> **PROVIDED RECORDS**:
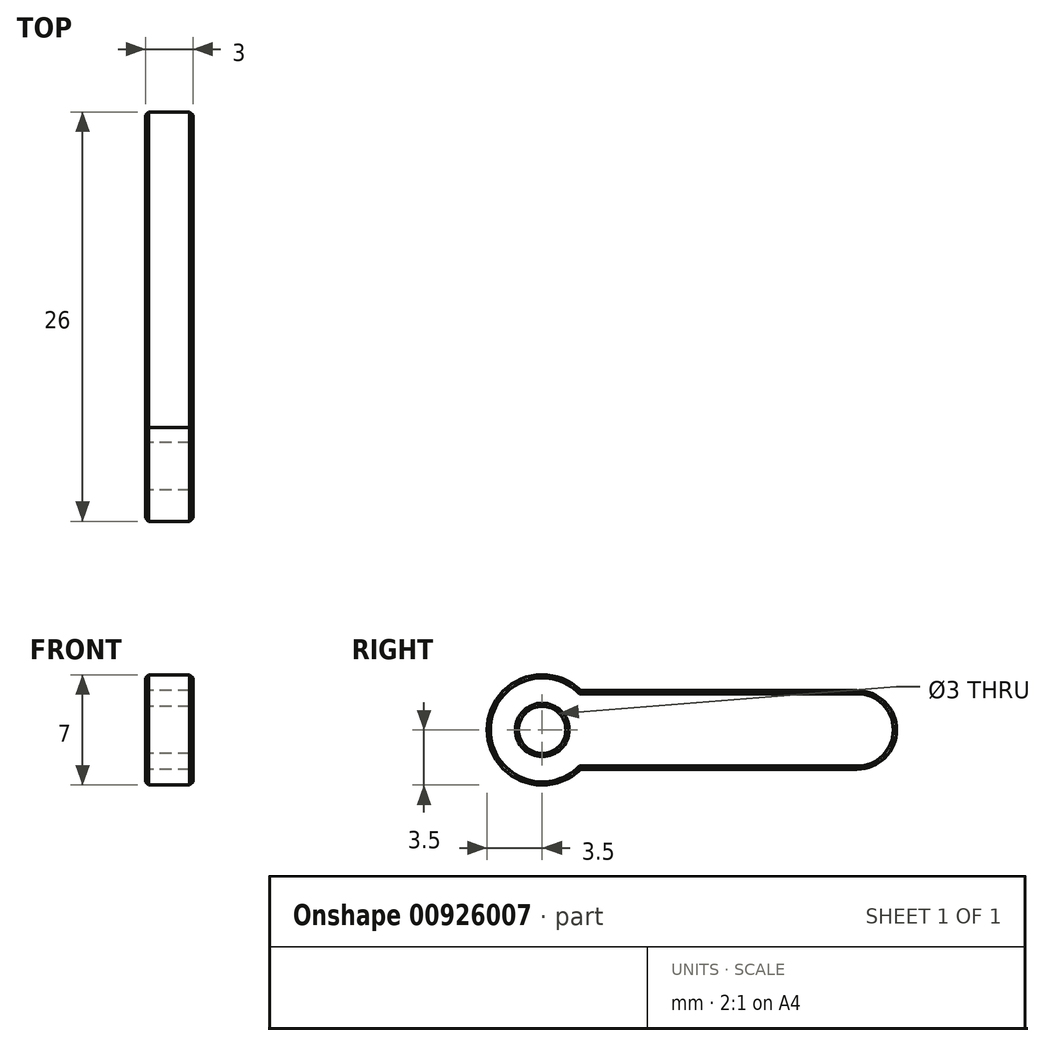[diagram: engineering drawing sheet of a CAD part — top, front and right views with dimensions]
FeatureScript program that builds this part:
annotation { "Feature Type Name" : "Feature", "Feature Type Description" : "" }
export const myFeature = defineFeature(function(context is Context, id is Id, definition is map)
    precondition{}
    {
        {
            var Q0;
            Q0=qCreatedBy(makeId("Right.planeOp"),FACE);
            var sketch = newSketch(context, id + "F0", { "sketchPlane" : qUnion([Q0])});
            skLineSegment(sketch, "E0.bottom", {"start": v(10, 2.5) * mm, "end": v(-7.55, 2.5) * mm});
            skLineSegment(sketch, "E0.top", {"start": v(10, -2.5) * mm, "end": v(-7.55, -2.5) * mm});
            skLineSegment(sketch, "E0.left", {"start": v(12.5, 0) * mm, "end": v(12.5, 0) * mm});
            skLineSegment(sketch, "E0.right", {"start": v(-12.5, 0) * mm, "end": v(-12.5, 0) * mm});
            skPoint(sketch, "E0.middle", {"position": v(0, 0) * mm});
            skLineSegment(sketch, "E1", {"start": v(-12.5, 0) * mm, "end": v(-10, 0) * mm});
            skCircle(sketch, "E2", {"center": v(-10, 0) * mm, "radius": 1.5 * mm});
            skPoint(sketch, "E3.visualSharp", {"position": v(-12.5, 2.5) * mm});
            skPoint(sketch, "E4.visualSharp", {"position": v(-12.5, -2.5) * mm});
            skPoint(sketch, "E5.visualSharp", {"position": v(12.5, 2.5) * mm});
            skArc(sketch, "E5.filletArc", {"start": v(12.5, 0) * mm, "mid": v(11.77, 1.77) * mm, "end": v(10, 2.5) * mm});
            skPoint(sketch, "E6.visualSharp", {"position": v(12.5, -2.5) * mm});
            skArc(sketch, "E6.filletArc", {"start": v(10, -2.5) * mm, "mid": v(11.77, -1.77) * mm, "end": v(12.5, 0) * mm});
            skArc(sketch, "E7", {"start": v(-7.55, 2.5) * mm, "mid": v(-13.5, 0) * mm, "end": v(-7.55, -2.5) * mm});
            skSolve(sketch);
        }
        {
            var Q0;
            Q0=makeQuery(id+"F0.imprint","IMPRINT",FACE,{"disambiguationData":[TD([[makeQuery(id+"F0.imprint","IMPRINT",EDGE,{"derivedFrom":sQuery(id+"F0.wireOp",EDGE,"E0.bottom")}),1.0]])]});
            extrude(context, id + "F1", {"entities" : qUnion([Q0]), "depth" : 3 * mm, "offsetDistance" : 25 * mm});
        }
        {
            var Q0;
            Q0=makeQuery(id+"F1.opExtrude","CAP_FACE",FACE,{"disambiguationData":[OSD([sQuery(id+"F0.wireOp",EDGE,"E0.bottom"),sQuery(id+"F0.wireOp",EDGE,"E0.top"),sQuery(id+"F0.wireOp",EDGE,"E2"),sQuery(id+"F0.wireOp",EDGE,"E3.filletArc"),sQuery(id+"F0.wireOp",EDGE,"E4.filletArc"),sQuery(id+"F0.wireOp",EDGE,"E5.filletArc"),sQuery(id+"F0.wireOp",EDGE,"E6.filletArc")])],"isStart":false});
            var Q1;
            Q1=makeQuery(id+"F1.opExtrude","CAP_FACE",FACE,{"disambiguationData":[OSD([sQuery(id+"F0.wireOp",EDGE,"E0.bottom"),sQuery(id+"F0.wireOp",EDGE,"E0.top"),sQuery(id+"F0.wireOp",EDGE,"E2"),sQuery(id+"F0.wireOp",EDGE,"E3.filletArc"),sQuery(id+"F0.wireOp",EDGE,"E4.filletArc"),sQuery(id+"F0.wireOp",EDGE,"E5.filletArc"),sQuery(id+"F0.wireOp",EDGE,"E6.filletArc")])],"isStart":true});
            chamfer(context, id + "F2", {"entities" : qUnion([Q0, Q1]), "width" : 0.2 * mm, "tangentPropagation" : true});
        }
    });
==
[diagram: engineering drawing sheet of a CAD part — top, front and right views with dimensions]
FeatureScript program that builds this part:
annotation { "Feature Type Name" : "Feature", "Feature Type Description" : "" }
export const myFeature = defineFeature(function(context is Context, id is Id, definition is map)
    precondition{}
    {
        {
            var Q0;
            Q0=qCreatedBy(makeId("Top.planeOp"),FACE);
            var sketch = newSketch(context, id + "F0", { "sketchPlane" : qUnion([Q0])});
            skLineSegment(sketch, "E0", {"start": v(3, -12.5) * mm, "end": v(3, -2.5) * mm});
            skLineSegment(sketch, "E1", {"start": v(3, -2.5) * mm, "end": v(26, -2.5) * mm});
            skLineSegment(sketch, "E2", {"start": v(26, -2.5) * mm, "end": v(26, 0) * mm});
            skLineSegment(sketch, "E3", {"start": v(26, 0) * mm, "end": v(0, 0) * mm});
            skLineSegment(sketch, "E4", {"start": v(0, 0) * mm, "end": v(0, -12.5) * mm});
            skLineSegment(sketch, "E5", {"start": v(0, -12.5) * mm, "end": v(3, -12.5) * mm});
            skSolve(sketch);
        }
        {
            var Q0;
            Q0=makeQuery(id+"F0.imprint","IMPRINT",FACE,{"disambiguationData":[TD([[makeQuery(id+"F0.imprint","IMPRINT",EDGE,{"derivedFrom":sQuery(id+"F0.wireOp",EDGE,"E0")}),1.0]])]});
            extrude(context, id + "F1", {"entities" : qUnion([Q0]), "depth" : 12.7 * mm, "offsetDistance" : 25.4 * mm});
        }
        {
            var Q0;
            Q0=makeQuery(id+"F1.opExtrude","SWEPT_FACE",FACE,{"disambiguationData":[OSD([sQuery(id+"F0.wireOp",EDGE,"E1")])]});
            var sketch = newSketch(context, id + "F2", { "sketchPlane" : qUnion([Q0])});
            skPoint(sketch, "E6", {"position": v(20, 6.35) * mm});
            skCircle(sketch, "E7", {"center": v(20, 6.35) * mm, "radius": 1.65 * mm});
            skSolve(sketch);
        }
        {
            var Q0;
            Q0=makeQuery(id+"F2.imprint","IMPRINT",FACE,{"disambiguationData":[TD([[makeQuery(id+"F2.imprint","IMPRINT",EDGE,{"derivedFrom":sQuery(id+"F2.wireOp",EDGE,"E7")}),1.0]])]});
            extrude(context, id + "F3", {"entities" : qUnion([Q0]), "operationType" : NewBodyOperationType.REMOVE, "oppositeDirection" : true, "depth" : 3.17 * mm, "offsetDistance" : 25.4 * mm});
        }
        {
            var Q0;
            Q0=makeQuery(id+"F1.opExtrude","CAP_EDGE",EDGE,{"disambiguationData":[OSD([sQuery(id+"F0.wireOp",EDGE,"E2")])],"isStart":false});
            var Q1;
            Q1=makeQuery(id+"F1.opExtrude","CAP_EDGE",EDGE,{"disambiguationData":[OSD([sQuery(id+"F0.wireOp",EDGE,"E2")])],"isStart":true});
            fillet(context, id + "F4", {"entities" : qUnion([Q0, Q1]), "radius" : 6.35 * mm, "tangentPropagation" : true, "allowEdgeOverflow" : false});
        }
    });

> **REQUIRED TASK**: Pick out every line in the rows above that contains the string "skCircle".

> **EXERCISE RESPONSE**:
            skCircle(sketch, "E2", {"center": v(-10, 0) * mm, "radius": 1.5 * mm});
            skCircle(sketch, "E7", {"center": v(20, 6.35) * mm, "radius": 1.65 * mm});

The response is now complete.